> **Task objective**: Every record below is to be restated word for word, and no picture is to be copied.

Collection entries
BEGIN

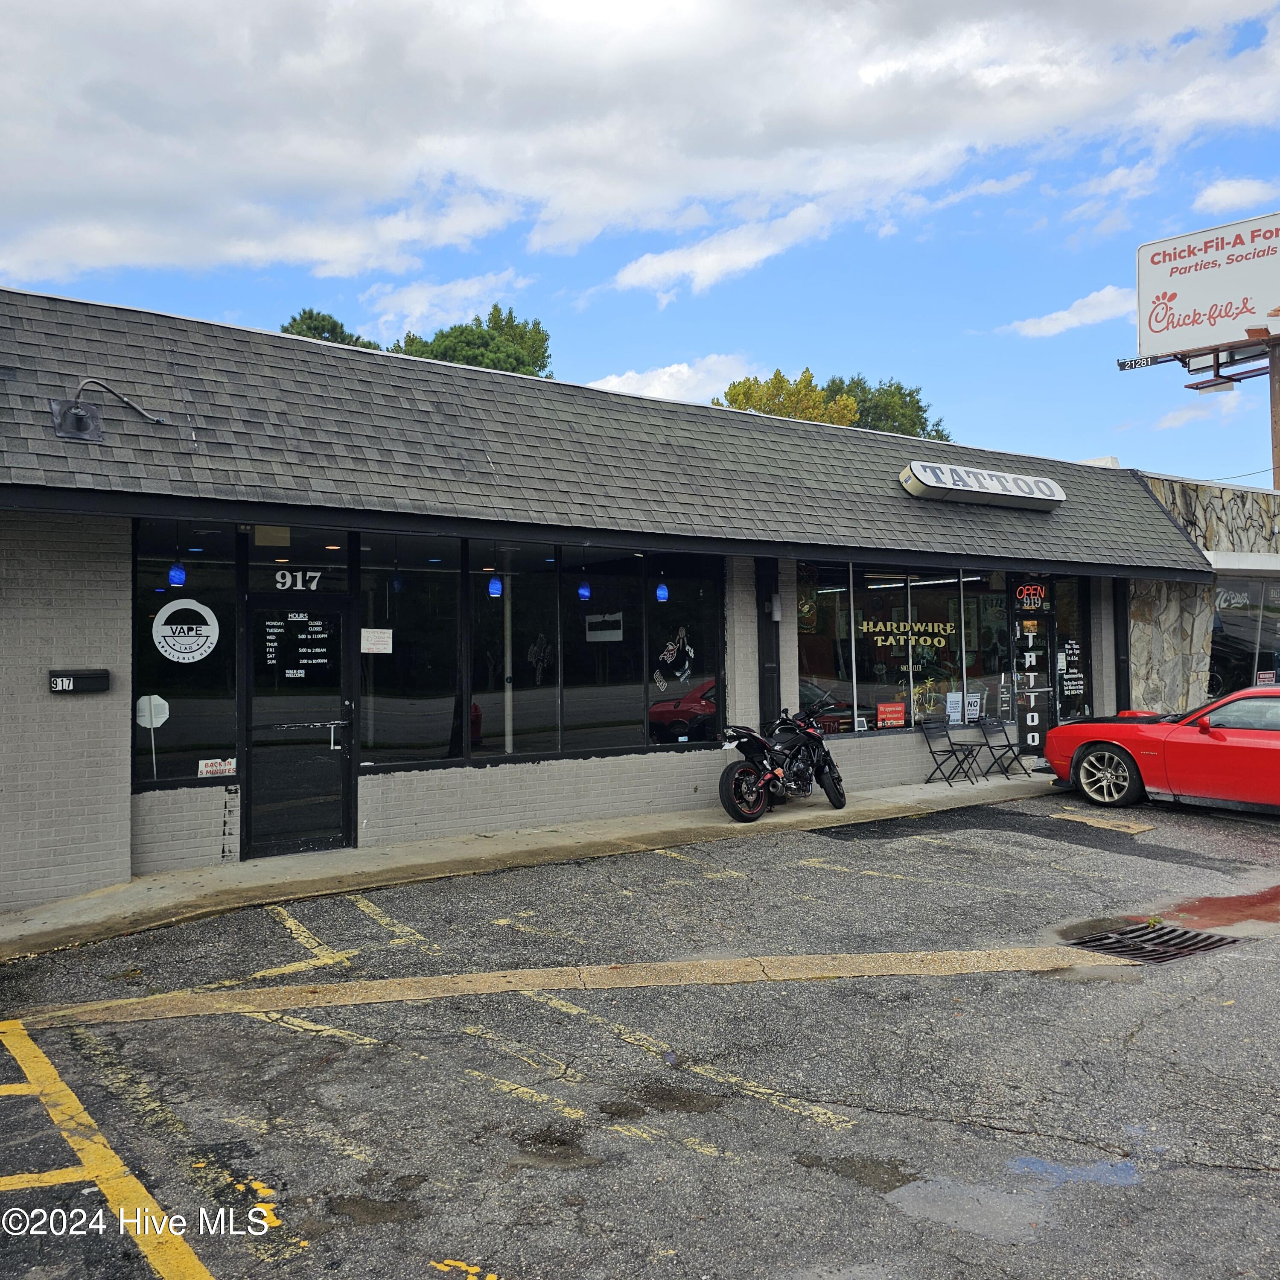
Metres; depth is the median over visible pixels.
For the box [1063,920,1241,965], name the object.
storm drain
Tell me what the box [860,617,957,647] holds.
window lettering
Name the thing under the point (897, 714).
red sign
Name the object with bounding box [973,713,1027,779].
folding chair
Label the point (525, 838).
pavement
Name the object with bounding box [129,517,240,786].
window
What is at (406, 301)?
cloud
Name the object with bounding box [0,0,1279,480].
sky
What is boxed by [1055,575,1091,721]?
window
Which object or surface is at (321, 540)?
transom window
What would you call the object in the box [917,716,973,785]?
folding chair
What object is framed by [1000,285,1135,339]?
cloud
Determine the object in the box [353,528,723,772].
window
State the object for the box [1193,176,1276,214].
cloud
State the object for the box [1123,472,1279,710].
stone building
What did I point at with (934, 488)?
store sign
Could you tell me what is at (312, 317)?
tree
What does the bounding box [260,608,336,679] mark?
door sign
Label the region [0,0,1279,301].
cloud
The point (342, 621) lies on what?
door
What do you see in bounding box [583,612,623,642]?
sign
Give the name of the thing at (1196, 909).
puddle
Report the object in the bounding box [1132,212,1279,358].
billboard
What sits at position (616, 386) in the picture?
cloud
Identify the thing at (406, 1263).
parking lot
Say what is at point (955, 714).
paper notice
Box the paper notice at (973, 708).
[965,691,982,722]
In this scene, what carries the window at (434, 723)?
in the store building at (220, 813)
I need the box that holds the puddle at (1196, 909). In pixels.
[1159,885,1279,940]
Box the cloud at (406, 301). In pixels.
[363,269,534,342]
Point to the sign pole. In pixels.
(1275, 401)
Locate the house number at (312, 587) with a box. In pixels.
[271,566,324,591]
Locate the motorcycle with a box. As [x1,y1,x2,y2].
[717,693,847,820]
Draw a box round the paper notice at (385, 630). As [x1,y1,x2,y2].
[359,627,393,653]
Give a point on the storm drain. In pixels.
(1174, 931)
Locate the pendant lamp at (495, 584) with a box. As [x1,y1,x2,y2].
[486,571,503,597]
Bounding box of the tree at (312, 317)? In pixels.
[279,308,381,349]
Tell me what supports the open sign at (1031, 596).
attached to the glass door at (1034, 739)
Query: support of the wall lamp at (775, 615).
attached to the store building at (220, 813)
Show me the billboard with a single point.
(1229, 330)
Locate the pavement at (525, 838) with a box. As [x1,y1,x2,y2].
[0,772,1067,956]
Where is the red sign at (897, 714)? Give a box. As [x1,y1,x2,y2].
[876,701,906,728]
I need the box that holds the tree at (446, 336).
[392,303,553,376]
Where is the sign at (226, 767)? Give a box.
[198,757,236,777]
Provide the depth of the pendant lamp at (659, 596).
11.16 m
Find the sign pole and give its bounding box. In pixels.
[1267,342,1279,488]
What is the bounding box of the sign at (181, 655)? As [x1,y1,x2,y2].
[151,597,219,663]
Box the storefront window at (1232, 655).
[1207,574,1279,697]
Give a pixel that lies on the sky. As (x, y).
(605, 354)
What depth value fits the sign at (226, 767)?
9.29 m
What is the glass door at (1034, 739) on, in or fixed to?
in the store building at (220, 813)
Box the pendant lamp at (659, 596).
[654,573,669,602]
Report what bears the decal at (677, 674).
attached to the window at (510, 605)
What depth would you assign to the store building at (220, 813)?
10.27 m
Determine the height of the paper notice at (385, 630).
0.253 m
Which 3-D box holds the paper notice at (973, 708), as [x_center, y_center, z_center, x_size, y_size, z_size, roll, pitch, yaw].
[4.478,0.912,15.255,0.322,0.428,0.089,0,-1,-20]
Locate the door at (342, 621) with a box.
[244,593,355,858]
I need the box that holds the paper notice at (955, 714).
[945,691,963,723]
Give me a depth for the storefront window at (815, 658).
14.53 m
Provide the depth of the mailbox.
8.33 m
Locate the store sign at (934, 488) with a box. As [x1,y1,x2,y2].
[898,460,1065,511]
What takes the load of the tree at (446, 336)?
on the ground
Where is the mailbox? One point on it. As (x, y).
(71, 674)
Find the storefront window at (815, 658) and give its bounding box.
[791,559,1011,735]
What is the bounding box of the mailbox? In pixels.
[46,668,110,693]
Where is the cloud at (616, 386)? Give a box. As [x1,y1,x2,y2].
[587,355,753,407]
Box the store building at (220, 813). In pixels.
[1,282,1235,911]
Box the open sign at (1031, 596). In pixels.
[1012,580,1049,612]
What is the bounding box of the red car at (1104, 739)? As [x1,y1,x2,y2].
[1044,686,1279,811]
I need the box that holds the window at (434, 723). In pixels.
[358,530,462,766]
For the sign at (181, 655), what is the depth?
8.89 m
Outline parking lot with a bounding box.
[0,785,1279,1279]
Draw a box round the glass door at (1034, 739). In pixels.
[1009,577,1058,761]
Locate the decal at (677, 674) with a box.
[653,625,695,689]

END

> **Your response**:
Metres; depth is the median over visible pixels.
For the box [1063,920,1241,965], name the object.
storm drain
Tell me what the box [860,617,957,647] holds.
window lettering
Name the thing under the point (897, 714).
red sign
Name the object with bounding box [973,713,1027,779].
folding chair
Label the point (525, 838).
pavement
Name the object with bounding box [129,517,240,786].
window
What is at (406, 301)?
cloud
Name the object with bounding box [0,0,1279,480].
sky
What is boxed by [1055,575,1091,721]?
window
Which object or surface is at (321, 540)?
transom window
What would you call the object in the box [917,716,973,785]?
folding chair
What object is framed by [1000,285,1135,339]?
cloud
Determine the object in the box [353,528,723,772].
window
State the object for the box [1193,176,1276,214].
cloud
State the object for the box [1123,472,1279,710].
stone building
What did I point at with (934, 488)?
store sign
Could you tell me what is at (312, 317)?
tree
What does the bounding box [260,608,336,679] mark?
door sign
Label the region [0,0,1279,301].
cloud
The point (342, 621) lies on what?
door
What do you see in bounding box [583,612,623,642]?
sign
Give the name of the thing at (1196, 909).
puddle
Report the object in the bounding box [1132,212,1279,358].
billboard
What sits at position (616, 386) in the picture?
cloud
Identify the thing at (406, 1263).
parking lot
Say what is at point (955, 714).
paper notice
Box the paper notice at (973, 708).
[965,691,982,722]
In this scene, what carries the window at (434, 723)?
in the store building at (220, 813)
I need the box that holds the puddle at (1196, 909). In pixels.
[1159,885,1279,940]
Box the cloud at (406, 301). In pixels.
[363,269,534,342]
Point to the sign pole. In pixels.
(1275, 401)
Locate the house number at (312, 587) with a box. In pixels.
[271,566,324,591]
Locate the motorcycle with a box. As [x1,y1,x2,y2].
[717,693,847,820]
Draw a box round the paper notice at (385, 630). As [x1,y1,x2,y2].
[359,627,393,653]
Give a point on the storm drain. In pixels.
(1174, 931)
Locate the pendant lamp at (495, 584) with a box. As [x1,y1,x2,y2].
[486,571,503,597]
Bounding box of the tree at (312, 317)? In pixels.
[279,308,381,349]
Tell me what supports the open sign at (1031, 596).
attached to the glass door at (1034, 739)
Query: support of the wall lamp at (775, 615).
attached to the store building at (220, 813)
Show me the billboard with a single point.
(1229, 330)
Locate the pavement at (525, 838) with a box. As [x1,y1,x2,y2].
[0,772,1067,956]
Where is the red sign at (897, 714)? Give a box. As [x1,y1,x2,y2].
[876,701,906,728]
I need the box that holds the tree at (446, 336).
[392,303,553,376]
Where is the sign at (226, 767)? Give a box.
[198,757,236,777]
Provide the depth of the pendant lamp at (659, 596).
11.16 m
Find the sign pole and give its bounding box. In pixels.
[1267,342,1279,488]
What is the bounding box of the sign at (181, 655)? As [x1,y1,x2,y2].
[151,597,219,663]
Box the storefront window at (1232, 655).
[1207,574,1279,697]
Give a pixel that lies on the sky. As (x, y).
(605, 354)
What depth value fits the sign at (226, 767)?
9.29 m
What is the glass door at (1034, 739) on, in or fixed to?
in the store building at (220, 813)
Box the pendant lamp at (659, 596).
[654,573,669,602]
Report what bears the decal at (677, 674).
attached to the window at (510, 605)
What depth would you assign to the store building at (220, 813)?
10.27 m
Determine the height of the paper notice at (385, 630).
0.253 m
Which 3-D box holds the paper notice at (973, 708), as [x_center, y_center, z_center, x_size, y_size, z_size, roll, pitch, yaw].
[4.478,0.912,15.255,0.322,0.428,0.089,0,-1,-20]
Locate the door at (342, 621) with a box.
[244,593,355,858]
I need the box that holds the paper notice at (955, 714).
[945,691,963,723]
Give me a depth for the storefront window at (815, 658).
14.53 m
Provide the depth of the mailbox.
8.33 m
Locate the store sign at (934, 488) with a box. As [x1,y1,x2,y2].
[898,460,1065,511]
What takes the load of the tree at (446, 336)?
on the ground
Where is the mailbox? One point on it. As (x, y).
(71, 674)
Find the storefront window at (815, 658) and give its bounding box.
[791,559,1011,735]
What is the bounding box of the mailbox? In pixels.
[46,668,110,693]
Where is the cloud at (616, 386)? Give a box. As [x1,y1,x2,y2].
[587,355,753,407]
Box the store building at (220, 813). In pixels.
[1,282,1235,911]
Box the open sign at (1031, 596). In pixels.
[1012,580,1049,612]
What is the bounding box of the red car at (1104, 739)? As [x1,y1,x2,y2].
[1044,686,1279,811]
I need the box that holds the window at (434, 723). In pixels.
[358,530,462,766]
For the sign at (181, 655), what is the depth?
8.89 m
Outline parking lot with a bounding box.
[0,785,1279,1279]
Draw a box round the glass door at (1034, 739). In pixels.
[1009,577,1058,761]
Locate the decal at (677, 674) with a box.
[653,625,695,689]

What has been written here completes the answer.